Asus avrebbe deciso di applicare cambiamenti ai prezzi di listino di alcune “configurazioni” e “combinazioni di prodotti” con conseguenti aumenti che dovrebbero riguardare memorie e unità di storage di laptop, PC e GPU.
La data scelta per l’aumento dei prezzi è il 5 gennaio, in concomitanza del CES 2026 di Las Vegas, manifestazione nel corso della quale molte aziende del mondo IT presentano novità hardware e Asus stessa dovrebbe, come di consueto, presentare tutta una serie di prodotti.
È da un po’ di tempo che circolano voci di un aumento dei prezzi da parte di Asus, e qualcuno ha ipotizzato anche la possibile discesa in campo dell’azienda taiwanese nella produzione delle RAM, voce smentita dall’azienda che ha annunciato di non avere “alcun progetto di investire nella produzione di memorie”.
Le memorie DDR4 resistono
Per correggere in parte il tiro, Asus avrebbe studiato una particolare strategia: puntare i riflettori sulle memorie DDR4 (tecnologia precedente alla DDR5).
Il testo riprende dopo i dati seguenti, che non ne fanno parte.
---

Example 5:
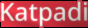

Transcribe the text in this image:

Katpadi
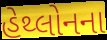
હેથ્લોનના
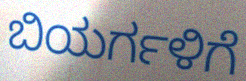
ಬಿಯರ್ಗಳಿಗೆ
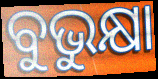
ବୁଭୁକ୍ଷା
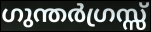
ഗുന്തർഗ്രസ്സ്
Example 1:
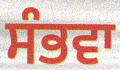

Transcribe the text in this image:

ਸੰਭਵਾ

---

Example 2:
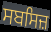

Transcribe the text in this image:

ਸਬਸਿਜ਼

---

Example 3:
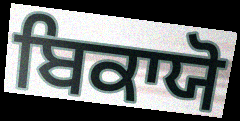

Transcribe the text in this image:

ਬਿਕਾਯੋ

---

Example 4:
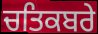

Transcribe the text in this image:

ਚਤਿਕਬਰੇ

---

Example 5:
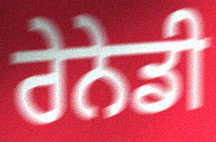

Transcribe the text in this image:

ਰੇਨੇਡੀ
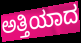
ಅತ್ತಿಯಾದ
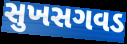
સુખસગવડ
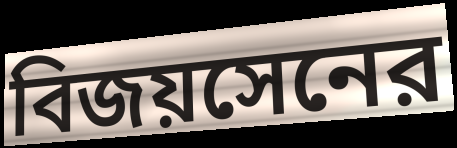
বিজয়সেনের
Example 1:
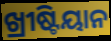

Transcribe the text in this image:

ଖ୍ରୀଷ୍ଟିୟାନ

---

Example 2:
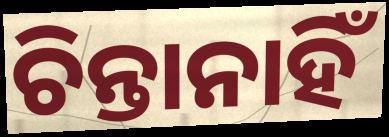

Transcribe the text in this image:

ଚିନ୍ତାନାହିଁ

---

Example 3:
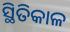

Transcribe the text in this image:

ସ୍ଥିତିକାଳ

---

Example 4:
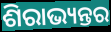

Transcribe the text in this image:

ଶିରାଭ୍ୟନ୍ତର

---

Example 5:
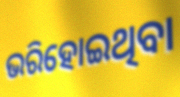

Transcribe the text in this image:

ଭରିହୋଇଥିବା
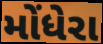
મોંધેરા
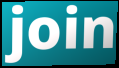
join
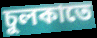
চুলকাতে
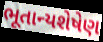
ભૂતાન્યશેષેણ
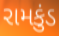
રામકુંડ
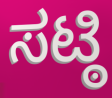
ಸಟ್ಠಿ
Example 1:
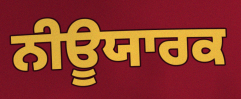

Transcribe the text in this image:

ਨੀਊਯਾਰਕ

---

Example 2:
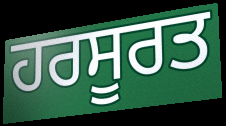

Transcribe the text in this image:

ਹਰਸੂਰਤ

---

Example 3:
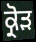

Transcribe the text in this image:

ਕ੍ਰੋੜ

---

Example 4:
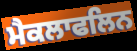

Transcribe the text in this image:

ਮੈਕਲਾਫਲਿਨ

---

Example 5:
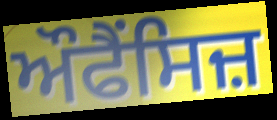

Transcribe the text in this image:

ਔਫੈਂਸਿਜ਼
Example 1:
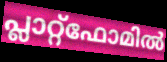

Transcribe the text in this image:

പ്ലാറ്റ്ഫോമിൽ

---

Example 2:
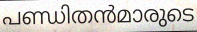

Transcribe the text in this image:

പണ്ഡിതൻമാരുടെ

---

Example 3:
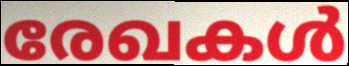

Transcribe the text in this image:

രേഖകൾ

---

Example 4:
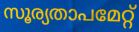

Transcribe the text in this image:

സൂര്യതാപമേറ്റ്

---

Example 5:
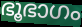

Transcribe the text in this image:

ഭൂഭാഗം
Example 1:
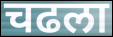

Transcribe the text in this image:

चढला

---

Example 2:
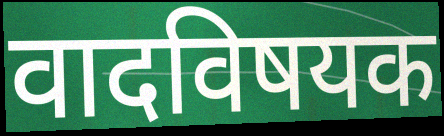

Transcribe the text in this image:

वादविषयक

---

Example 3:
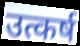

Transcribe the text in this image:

उत्कर्ष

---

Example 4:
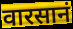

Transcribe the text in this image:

वारसानं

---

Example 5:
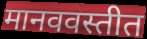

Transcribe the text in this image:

मानववस्तीत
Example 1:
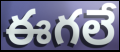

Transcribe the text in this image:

ఈగలే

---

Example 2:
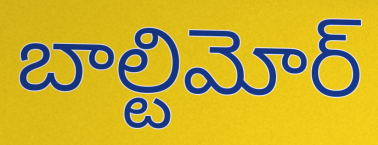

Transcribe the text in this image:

బాల్టిమోర్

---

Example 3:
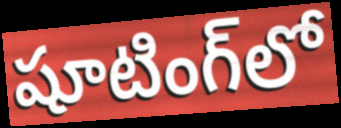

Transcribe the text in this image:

షూటింగ్‌లో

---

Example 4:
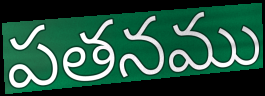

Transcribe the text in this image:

పతనము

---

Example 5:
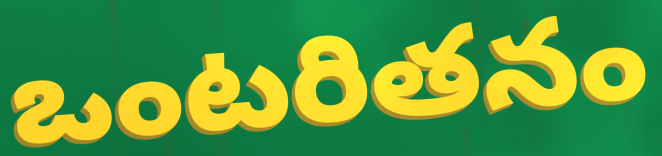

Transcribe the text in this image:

ఒంటరితనం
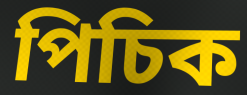
পিচিক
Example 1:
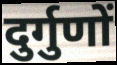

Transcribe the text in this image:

दुर्गुणों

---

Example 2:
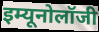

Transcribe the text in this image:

इम्यूनोलॉजी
Fermare il passaggio generazionale consentirebbe, secondo il forum Board Channels, di limitare il problema nel breve periodo, aumentando la sua produzione di schede madri compatibili con la RAM DDR4. La differenza in termini di prestazioni non è così abissale e questa scelta permetterebbe al produttore di proteggersi dalle oscillazioni del mercato. La voce è plausibile ma non è stata ad ogni modo confermata ed è da prendere con le molle.
I prezzi delle memorie RAM e dei chip per le unità SSD sono esplosi nelle ultime settimane. I principali produttori hanno deciso di concentrarsi sui settori dei server AI a scapito dei componenti più di consumo, portando a un incremento dei prezzi senza precedenti. Micron, l’azienda dietro il marchio Crucial, ha annunciato all’inizio di dicembre l’addio al mercato consumer per la memoria RAM e per gli SSD. Diversi big del mondo PC hanno già trasferito l’impennata dei costi sui clienti. Finora Apple non ha aumentato i prezzi ma il problema prima o poi dovrà essere affrontato anche da Cupertino.